The two met again the following August. This time, Griffin was the victim of two knockdowns and a vicious left hook that ended the fight after only 2 minutes, 31 seconds. Griffin still has trouble accepting his fate in that fight.

“I was rushed into the ring,” he said. “I didn’t warm up five minutes for that fight. Watch the tape. All my friends thought it was tape delayed. It showed Jones warming up; it showed me in street clothes. Five minutes later I was in the ring.

“It’s in the past. I don’t want to whine about it. But it’s something I’ve had to live with the rest of my life. I can take a punch. I fought some of the best punchers of the era and no one did that to me. I just wasn’t warmed up.”

Griffin (50-8-1, 30 knockouts) last fought in 2011 – 18 years after he turned pro – but would receive only two more title shots and lost both, to Dariusz Michalczewski in 1999 and Antonio Tarver in 2003.

Today, looking fit at 44, Griffin is a Cook County (Illinois) Sheriff’s deputy and runs a boxing program for at-risk kids.

“Why didn’t I get credit for what I did?” he said. “First of all, I came out of nowhere. No one really knew who I was. I was a 5-7 light heavyweight, outjabbing and outboxing people. People thought I was a fluke my whole career. I never got the credit I deserved. I beat two Hall of Famers. I didn’t run from anyone.

“Virgil Hill and Mike McCallum both told me I was a Hall of Famer. Coming from my peers, that’s enough for me.”

***

I met Jack Reiss about 20 years ago when I was covering a fight card at the Country Club in Reseda, California. He introduced himself and told me excitedly that he was in the process of becoming a referee. I didn’t talk to him long but I remember being impressed.

Now I’m REAreiss-photoLLY impressed.

Reiss, who has worked about 50 title fights, was among the inductees on Saturday, recognition for what those in the boxing business already knew about him: He’s one of the best in the business.

I’ve been covering boxing for a quarter century. I’ve never met anyone in the sport more dedicated to his craft than Reiss, a retired fire captain. He works unbelievably hard in a never-ending effort to improve. He’s a great ref. And he’s only getting better.

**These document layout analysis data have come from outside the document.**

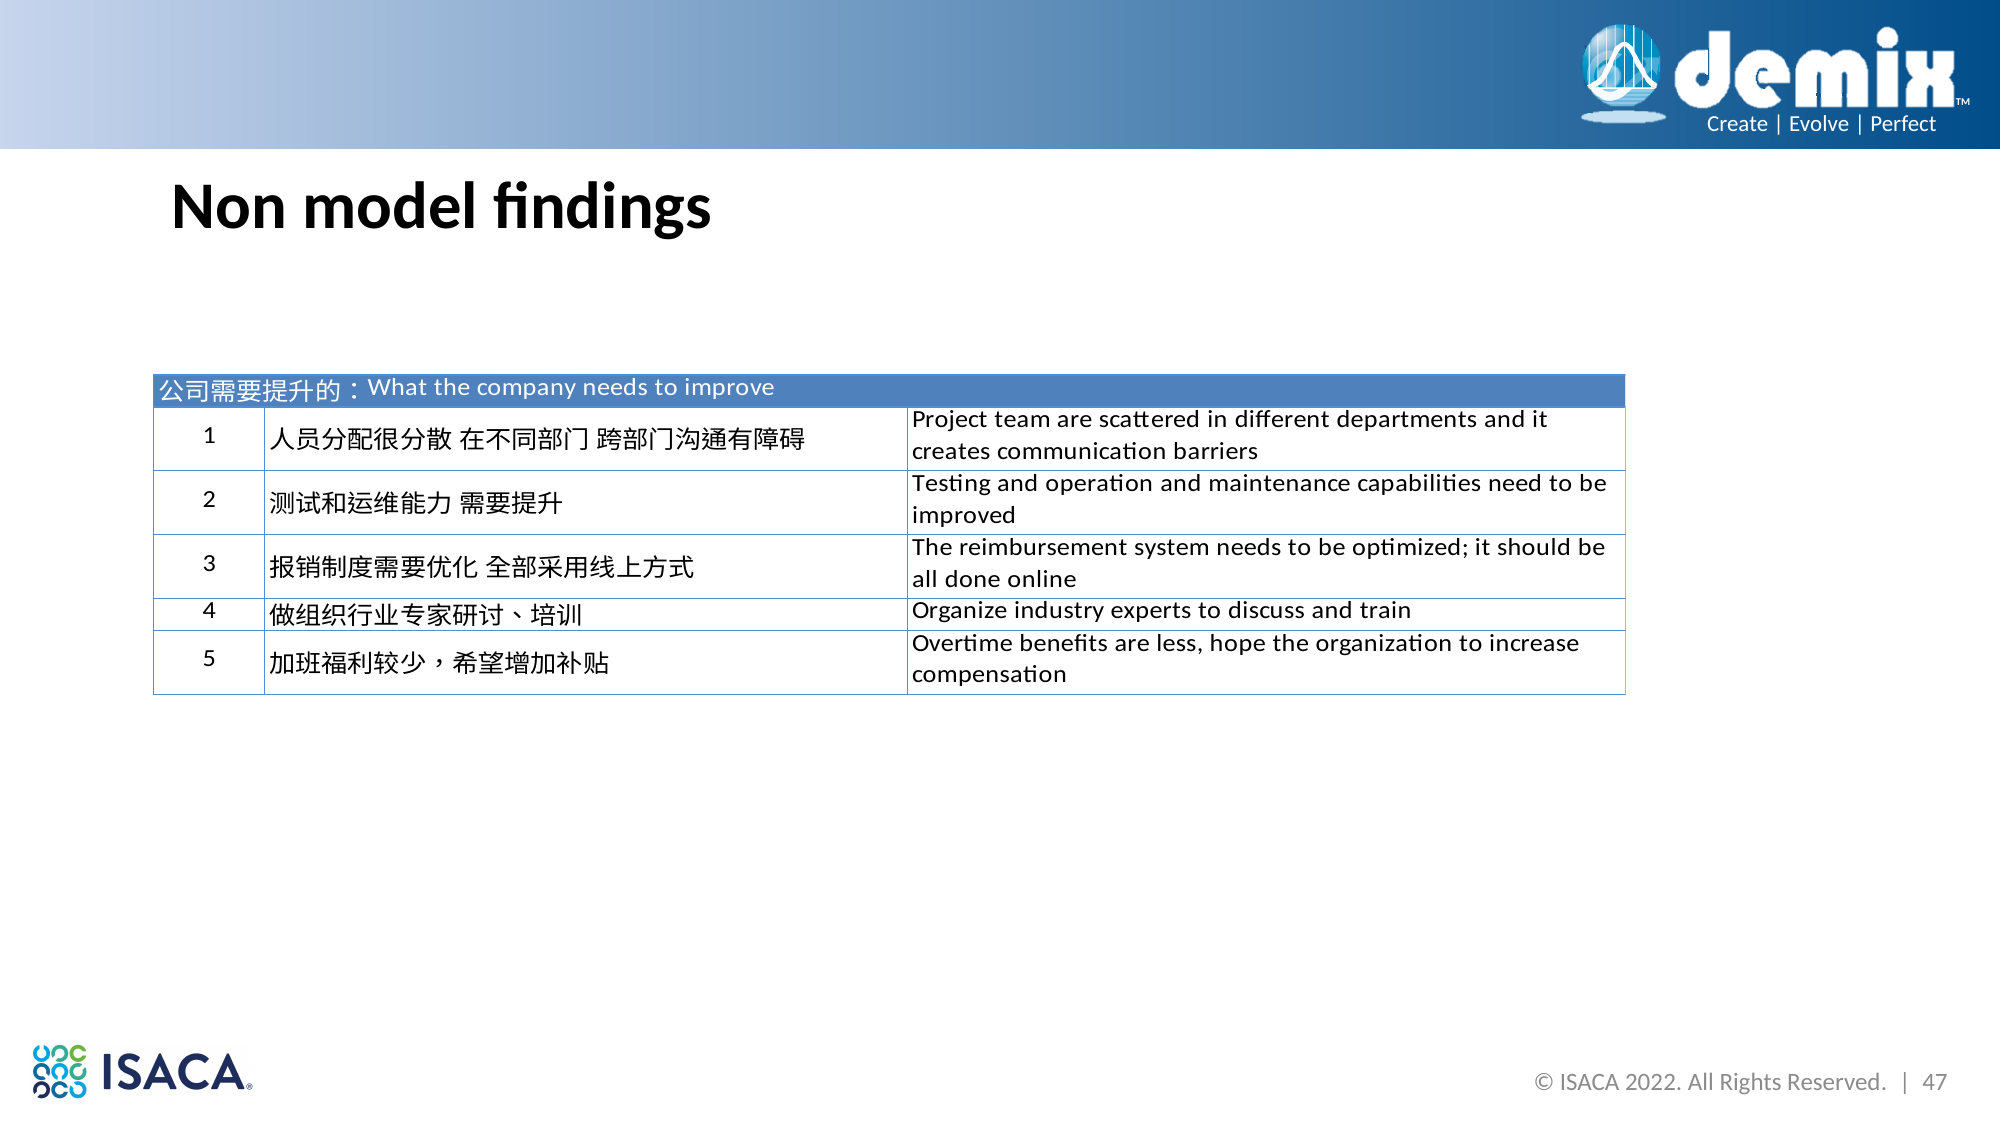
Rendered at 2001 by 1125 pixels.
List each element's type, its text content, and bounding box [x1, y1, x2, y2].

picture [1549, 3, 2000, 153]
title Non model findings [156, 157, 1863, 257]
picture [29, 1043, 255, 1103]
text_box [152, 374, 1627, 696]
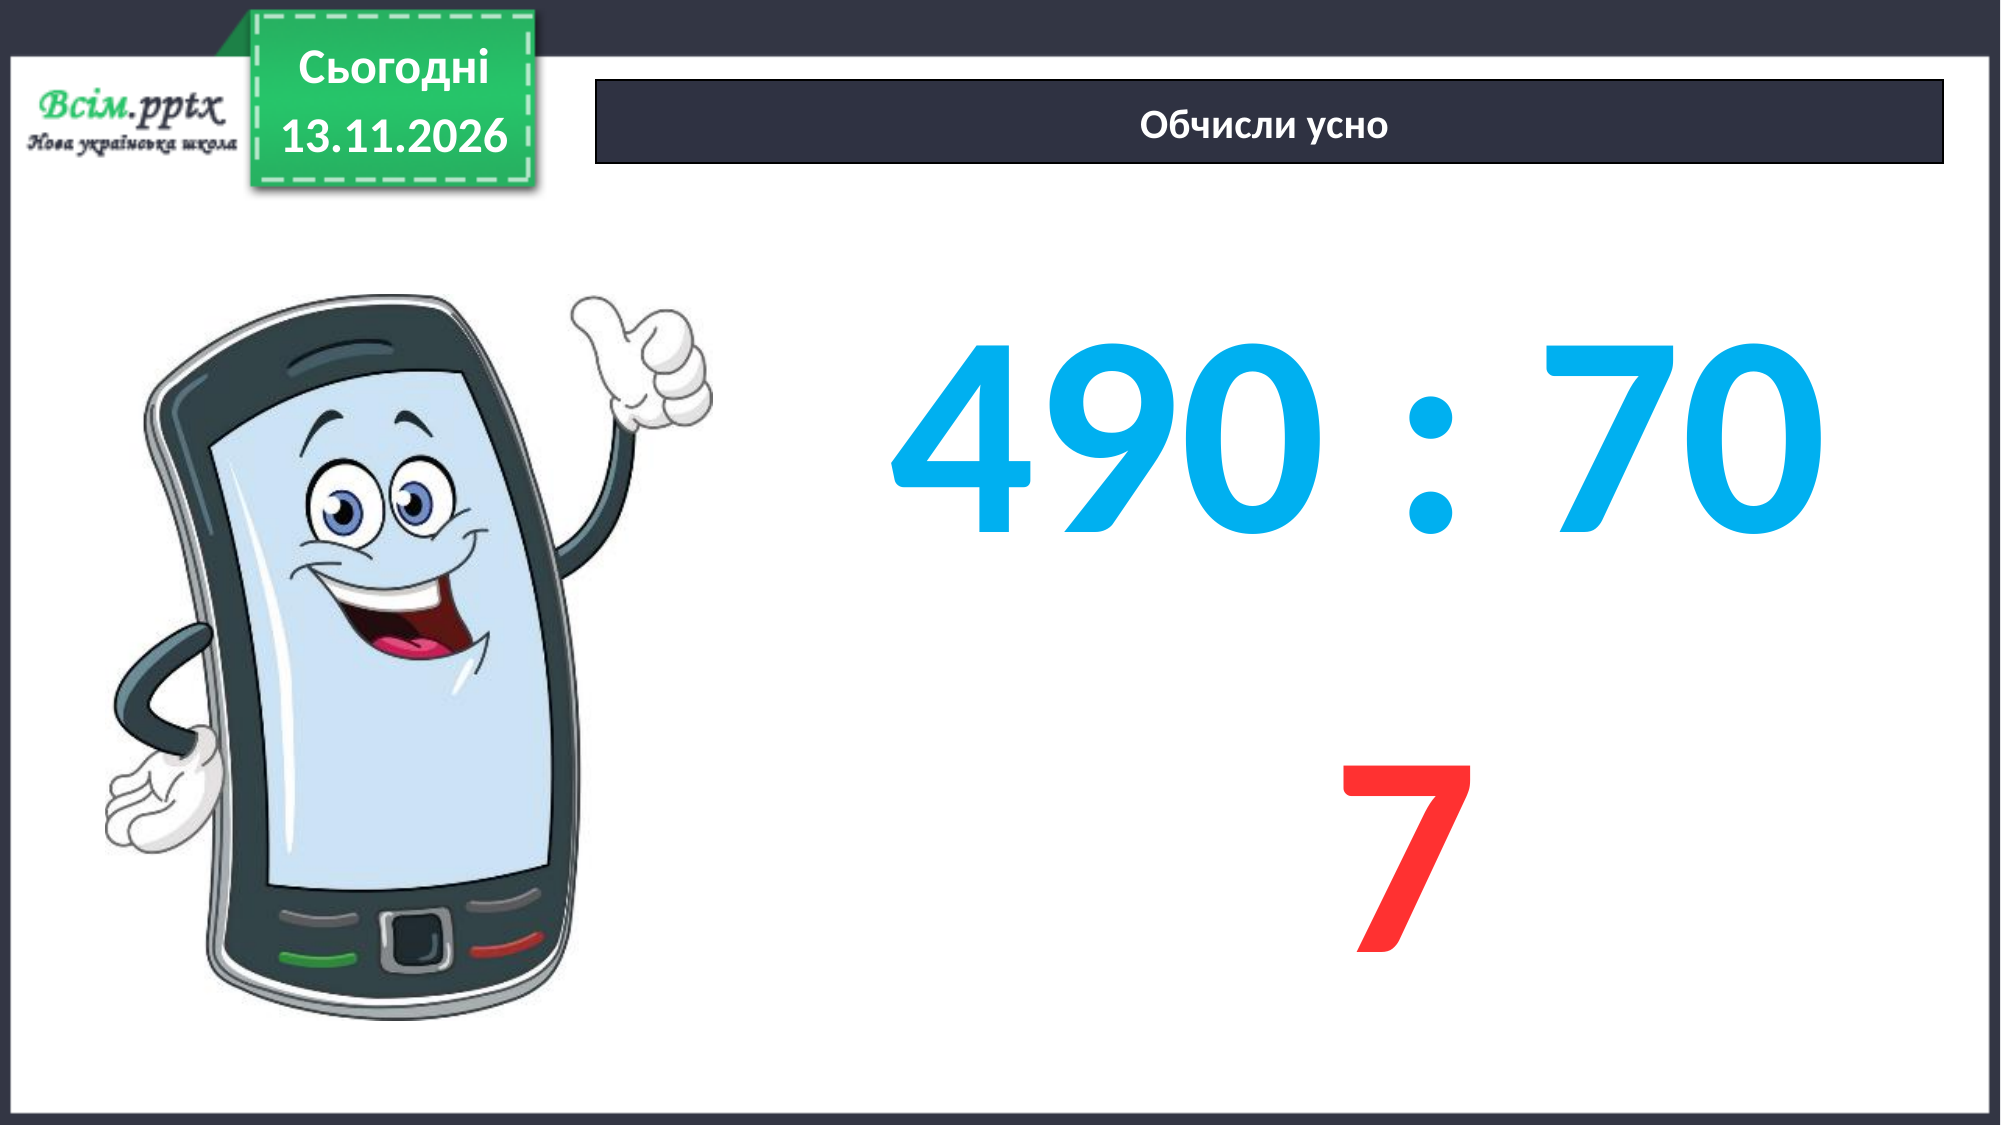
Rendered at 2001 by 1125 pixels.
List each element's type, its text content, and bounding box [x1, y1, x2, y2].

text_box Обчисли усно [595, 79, 1944, 164]
text_box 22.02.2022 [263, 101, 524, 164]
text_box 490 : 70 [874, 237, 1843, 598]
picture [0, 0, 2001, 1125]
text_box 7 [1317, 657, 1494, 1018]
text_box Сьогодні [284, 26, 535, 101]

“I don’t know other than what my wife tells me,” he said when asked why he feels he has succeeded as a referee. “I do everything with passion; I work really, really hard. I think that comes from my upbringing; I didn’t have anything growing up. If I want something now, I’m a pit bull, I go after it.

“And I’ve been very fortunate to have a really good support system, between my family and the guys (fellow referees and officials) I talked about. They’ve given me constant feedback. I have broad shoulders. I can take people saying, ‘You didn’t do a good job.’ I say, ‘Tell me why.’ If there’s truth to what they say, I can change it. That’s how to get better.”

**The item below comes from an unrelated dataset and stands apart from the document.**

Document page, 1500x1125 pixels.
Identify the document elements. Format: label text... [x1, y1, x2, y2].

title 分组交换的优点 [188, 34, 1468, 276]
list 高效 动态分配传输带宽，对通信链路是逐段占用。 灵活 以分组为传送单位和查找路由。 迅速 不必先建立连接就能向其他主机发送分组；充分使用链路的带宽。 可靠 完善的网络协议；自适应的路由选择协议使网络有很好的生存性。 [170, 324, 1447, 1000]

Reiss also is one of the best people I’ve met in boxing, a warm, genuine guy who makes everyone feel as if they’re important. I’m proud to have him as a friend.

***

Other inductees on Saturday were: Jose Napoles, the welterweight great from Cuba; TV analyst Max Kellerman; Ricky Romero, a former junior bantamweight contender; Ersi Arvizu, a women’s boxing pioneer and singer; Louis Perez, a former junior lightweight; Elias and Erick Madrid, twins brothers who found success in the 1980s and ’90s; Pete Rokas, a promoter in Fresno, California; Mike Sedillo, a light heavyweight and heavyweight who faced some big names; Jose Luis Pimentel, a featherweight from the 1960s; Jerry Cantu, a referee and judge; Willie Lucero, a junior lightweight from the 1950s; Phil Barba, who won each of his seven pro fights; “Baby Joe” Ruelaz, a featherweight who once fought Freddie Roach; Abe Gomez, a former featherweight contender; Jaime Ocegueda, a former junior welterweight contender; Lou Moret, referee and judge; Marty Sammon, referee and judge; Emile Griffith, the great welterweight and middleweight champ; Salvador Sanchez, the great featherweight titleholder whose life was cut short in a car accident; Johnny Ortega, a flyweight from the 1950s; Oscar Reyes, a welterweight from the 1950s; Bobby Castro, a middleweight from the 1940s; manager Art Avizu; Red Shannon, a middleweight from the 1940s who became a trainer; Earl Beebe.